31 Mar

Mallica Joshi, Hindustan Times
New Delhi, August 24, 2012

The Delhi high court’s order to stop selling photocopies of books may have angered students, teachers and ‘copyleft’ activists and spawned campaigns to save photocopiers, but the authors and publishers’ body has welcomed the decision.

The Indian Reprographic Registration Organisation (IRRO), which represents authors and publishers of literary works, has provided a solution to photocopiers as well. The organisation has told them to get a licence.

The IRRO provides a licence to photocopiers to reproduce parts of the book for a fee. This fee is as low as Rs. 10 per student per year for government-run college libraries. But for professional courses, this fee is Rs. 20 per student per annum. For a government-run college’s photocopy machine, the annual fee is Rs. 12,000, whereas for private photocopy shops this fee is much higher. Blanket annual royalty for a private photocopier is Rs. 300,000 per annum.

The money collected through licence fee is distributed among the authors and publishers of books copied. “We are not against photocopying of texts but this has to be done in a systematic manner with checks and balances in place, otherwise it is copyright infringement,” said Shakti Malik, treasurer, IRRO.

Countering the argument of the campaigners that students will suffer because of this move, officials of IRRO said that wholesale photocopying discourages authors and publishers.

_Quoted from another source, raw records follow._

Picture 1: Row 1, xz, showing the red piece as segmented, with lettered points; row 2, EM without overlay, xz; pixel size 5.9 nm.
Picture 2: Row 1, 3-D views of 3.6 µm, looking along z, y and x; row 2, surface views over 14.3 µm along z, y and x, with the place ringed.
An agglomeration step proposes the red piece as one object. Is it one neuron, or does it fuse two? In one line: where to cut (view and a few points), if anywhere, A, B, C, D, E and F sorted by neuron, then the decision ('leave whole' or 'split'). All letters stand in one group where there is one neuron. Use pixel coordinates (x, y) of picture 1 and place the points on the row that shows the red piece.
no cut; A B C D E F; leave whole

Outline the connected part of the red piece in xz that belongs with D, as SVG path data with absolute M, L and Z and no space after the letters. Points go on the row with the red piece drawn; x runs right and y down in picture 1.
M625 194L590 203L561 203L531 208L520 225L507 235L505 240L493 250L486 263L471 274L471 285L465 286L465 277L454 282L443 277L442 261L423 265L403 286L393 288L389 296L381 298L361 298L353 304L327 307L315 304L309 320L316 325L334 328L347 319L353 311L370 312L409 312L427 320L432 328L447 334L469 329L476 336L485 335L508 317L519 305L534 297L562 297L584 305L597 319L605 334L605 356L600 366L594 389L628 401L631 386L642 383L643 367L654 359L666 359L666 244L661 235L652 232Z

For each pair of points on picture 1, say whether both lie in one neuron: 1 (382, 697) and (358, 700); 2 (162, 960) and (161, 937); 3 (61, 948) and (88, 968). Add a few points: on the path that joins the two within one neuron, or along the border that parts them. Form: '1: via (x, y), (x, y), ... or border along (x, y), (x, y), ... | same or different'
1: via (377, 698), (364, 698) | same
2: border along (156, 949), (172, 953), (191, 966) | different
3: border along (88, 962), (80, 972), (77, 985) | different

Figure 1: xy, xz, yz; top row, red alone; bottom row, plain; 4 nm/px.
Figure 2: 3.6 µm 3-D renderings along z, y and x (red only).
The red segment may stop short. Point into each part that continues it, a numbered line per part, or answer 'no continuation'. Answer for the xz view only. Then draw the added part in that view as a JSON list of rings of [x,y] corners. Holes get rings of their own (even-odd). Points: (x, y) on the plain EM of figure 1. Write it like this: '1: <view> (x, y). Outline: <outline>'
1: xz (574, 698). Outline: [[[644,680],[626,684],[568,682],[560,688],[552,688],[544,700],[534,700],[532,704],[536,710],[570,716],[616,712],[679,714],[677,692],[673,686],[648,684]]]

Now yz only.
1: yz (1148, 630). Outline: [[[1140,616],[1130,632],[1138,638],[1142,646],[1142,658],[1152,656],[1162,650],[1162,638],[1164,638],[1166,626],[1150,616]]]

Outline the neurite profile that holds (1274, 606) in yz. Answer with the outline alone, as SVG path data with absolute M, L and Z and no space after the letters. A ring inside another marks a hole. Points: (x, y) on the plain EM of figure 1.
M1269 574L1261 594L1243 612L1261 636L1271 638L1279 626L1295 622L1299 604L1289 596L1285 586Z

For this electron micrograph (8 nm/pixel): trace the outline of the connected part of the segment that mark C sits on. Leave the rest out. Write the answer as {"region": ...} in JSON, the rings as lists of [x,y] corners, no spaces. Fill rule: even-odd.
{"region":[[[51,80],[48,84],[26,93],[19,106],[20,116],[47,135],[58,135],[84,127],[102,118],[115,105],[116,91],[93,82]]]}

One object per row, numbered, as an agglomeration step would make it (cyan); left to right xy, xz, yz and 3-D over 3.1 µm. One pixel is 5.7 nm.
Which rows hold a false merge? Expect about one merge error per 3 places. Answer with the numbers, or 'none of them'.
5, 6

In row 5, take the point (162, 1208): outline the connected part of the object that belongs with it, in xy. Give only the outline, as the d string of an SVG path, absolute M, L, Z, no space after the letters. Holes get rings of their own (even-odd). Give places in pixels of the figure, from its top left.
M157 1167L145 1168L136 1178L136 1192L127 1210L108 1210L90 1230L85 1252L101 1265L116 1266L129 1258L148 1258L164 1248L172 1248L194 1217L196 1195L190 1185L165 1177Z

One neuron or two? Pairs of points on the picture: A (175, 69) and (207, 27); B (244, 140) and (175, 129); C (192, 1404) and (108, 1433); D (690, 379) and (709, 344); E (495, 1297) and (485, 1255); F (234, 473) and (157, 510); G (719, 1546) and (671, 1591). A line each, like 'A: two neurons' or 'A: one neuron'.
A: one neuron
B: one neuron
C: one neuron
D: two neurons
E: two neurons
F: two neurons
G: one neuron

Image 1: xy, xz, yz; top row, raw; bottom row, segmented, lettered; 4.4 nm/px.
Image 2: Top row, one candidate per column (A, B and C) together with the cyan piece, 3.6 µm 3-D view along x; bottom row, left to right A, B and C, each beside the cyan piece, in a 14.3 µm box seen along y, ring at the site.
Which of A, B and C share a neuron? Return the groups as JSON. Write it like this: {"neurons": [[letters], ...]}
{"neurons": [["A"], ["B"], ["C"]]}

“The market for books has shrunk drastically over the years as the photocopiers’ market has boomed. If students get the books photocopied, nobody will buy our books. The demand has not gone down. Piracy is up. The author or the publishers are getting nothing in return and they have spent long years writing these books,” said Malik.

Meanwhile, DU officials have not decided upon a further course of action.